The proposed legislation was also designed “to guarantee the application of human rights for users of digital platforms and/or digital media and for related matters”.
Declining presidential assent to the bill, Buhari said the proposed legislation covered too many technical subjects and “fails to address any of them extensively.”
Buhari requested that “the scope of the bill should be limited to the protection of human rights within the digital environment to reduce the challenge of duplication and legislative conflict in the future.”
Sesan, however, said that a revised version of the bill is “still making its way through parliament” as “the current scenario presents an opportunity to use the provisions of the bill to answer the questions we have about rights and fair use of platforms.”
Days after the Twitter ban, the Nigerian government ordered all radio and television stations to “de-install” their Twitter accounts and barred them from using content from the platform as comments during their programmes. Major Nigerian stations have since complied with the order from the Nigeria Broadcasting Commission (NBC), a regulatory agency that could withdraw their operational licenses.
While broadcast stations have kowtowed to the order,leading newspapers in the country have dug in and continued to use the social media platform.Many citizens in the country have turned to virtual private network apps to circumvent the government’s action.
Sogunro says “such restrictions on any media – including websites – creates a chilling effect on public criticism and opposition to the government, thus contradicting the ideals of a democratic society” where governments are kept in check by public opinion and dissenting voices.

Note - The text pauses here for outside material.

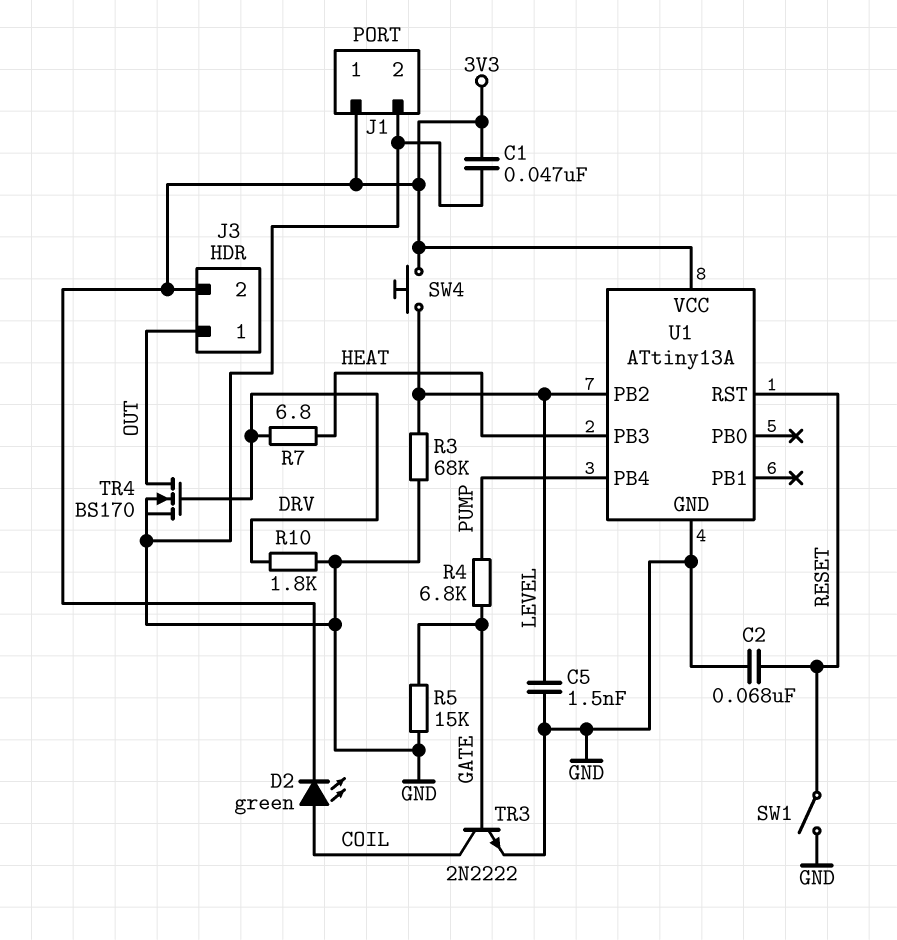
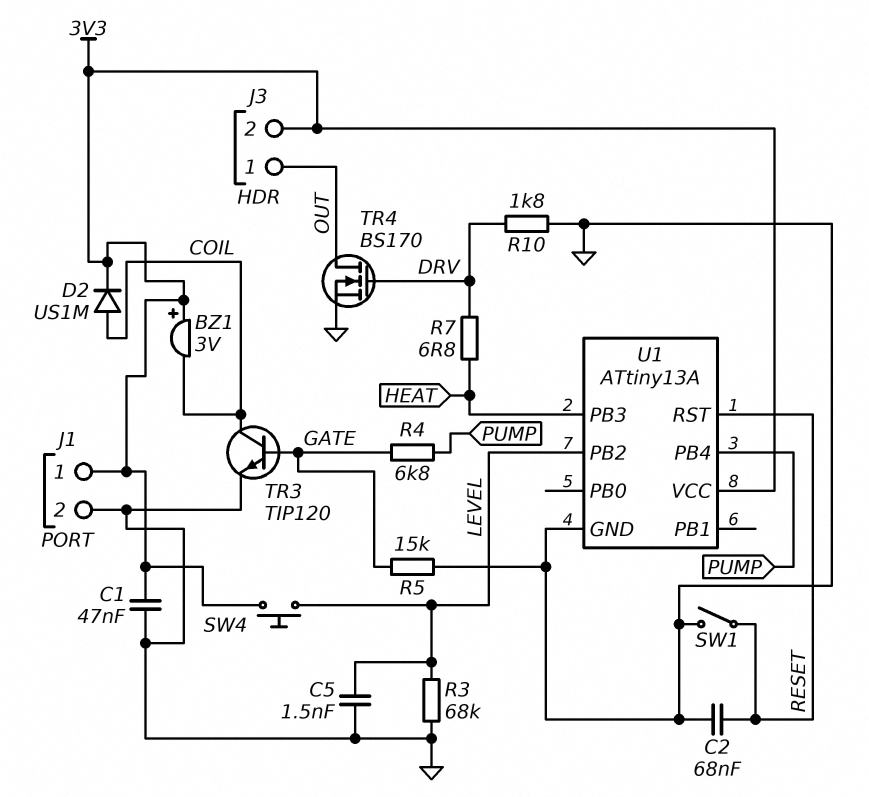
BZ1: none -> buzzer 3V (plus 3V3, minus COIL)
D2: LED green (A COIL, K 3V3) -> diode US1M (A COIL, K 3V3)
TR3: NPN 2N2222 (B GATE, C COIL, E GND) -> NPN TIP120 (B GATE, C COIL, E GND)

The UN Human Rights Council in July 2018 enacted a subsisting resolution that demands the promotion, protection and enjoyment of human rights on the Internet for citizens of all member countries. As a nation-member of the multiple international unions, Nigerians are (by these treaties) guaranteed the freedom of exercising their rights without fear or intimidation but their rights are being threatened according to Sogunro and Sesan.
Nigeria’s information and culture minister Lai Mohammed denies claims that citizen’s freedom of expression was threatened because of the Twitter ban and an order mandating social media platforms to be registered with the government.
Mohammed insisted that Nigeria will not allow Twitter’s “suspect role” in the country to “threaten our corporate existence”. But millions of Nigerians are not likely to stop tweeting even if the government insists that its stance on regulating platforms of free speech will not be reversed.
Sogunro advised Nigerians and CSOs to lobby for a legislative procedure to reverse the decision of the government but says if “lobbying continues to fail, then Nigerians have the final option of protesting or striking until the government rescinds its decision.”
He cited loopholes in the Nigerian constitution that renders citizens vulnerable to illegal arrests, extortion, and sometimes extrajudicial killing by security personnel for airing their views.